Ok, now that we know the basics, let's look at the case where we have a program that has two different sub commands.
# argparse3.py
import argparse

if __name__ == '__main__':
    parser = argparse.ArgumentParser(description='An awesome program')
    subparsers = parser.add_subparsers(
        title='subcommands', description='valid subcommands',
        help='additional help')
    parser_create = subparsers.add_parser('create')
    parser_create.set_defaults(which='create')
    parser_create.add_argument(
        '--first_name', required=True, help='First Name')
    parser_create.add_argument(
        '--last_name', required=True, help='Last Name')

    parser_delete = subparsers.add_parser('delete')
    parser_delete.set_defaults(which='delete')
    parser_delete.add_argument(
        'id', help='Database ID')
    args = vars(parser.parse_args())

    if args['which'] == 'create':
        print "Creating {} {}".format(args['first_name'], args['last_name'])
    else:
        print "Deleting {}".format(args['id'])
Whoa! What do we have here? If you run this without any arguments, you will see a help message along the lines of:
# argparse1.py
usage: argparse3.py [-h] {create,delete} ...
argparse3.py: error: too few arguments
This is telling us that we have to provide one of the available subcommands "create" or "delete". So, let's try that by running python argparse3.py create:
# argparse1.py
usage: argparse3.py create [-h] --first_name FIRST_NAME --last_name LAST_NAME
argparse3.py create: error: argument --first_name is required
Now we get the helpful message saying exactly what the arguments are for the subcommand "create". Neat! If you actually provide it with valid inputs, you will see that the parser only returns the arguments for the subparse that was selected. In other words, continuing with the previous exmaple, if we run the program as follows:
# argparse1.py
python argparse3.py create --first_name John --last_name Smith
Then we only get the arguments first_name and last_name; id will not be there since it didn't belong to any of the first sub-parser's arguments. As you also may have noticed, you can mix and match positional arguments and named arguments at will.

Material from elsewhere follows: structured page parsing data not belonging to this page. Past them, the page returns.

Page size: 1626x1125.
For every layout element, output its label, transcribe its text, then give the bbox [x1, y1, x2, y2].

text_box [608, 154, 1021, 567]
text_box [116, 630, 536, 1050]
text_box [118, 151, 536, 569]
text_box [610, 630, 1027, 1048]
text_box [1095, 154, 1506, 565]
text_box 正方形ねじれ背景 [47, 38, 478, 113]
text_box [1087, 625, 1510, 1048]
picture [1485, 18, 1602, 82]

Unfortunately, the one thing that is lacking by default in the argument parsing when using subcommands is a way to get which subcommand was run. Although in the example above we can figure it out since only the "create" subcommand has first_name and last_name, but what would we do if both subcommands had overlapping arguments? The solution to this (originally found here) is to provide a default argument that tells us which subcommand was chosen. This is why I added, for example, the line parser_create.set_defaults(which='create') to the first subparser. This allows us to get the argument "which" that we have added to tell us which subcommand was chosen.

Going Farther

Well, that's it for the basics. If you want to do more than this, then I highly suggest you read the docs as they contain other examples. Hopefully, this little introduction has made it a bit easier to digest what is going on in that documentation page!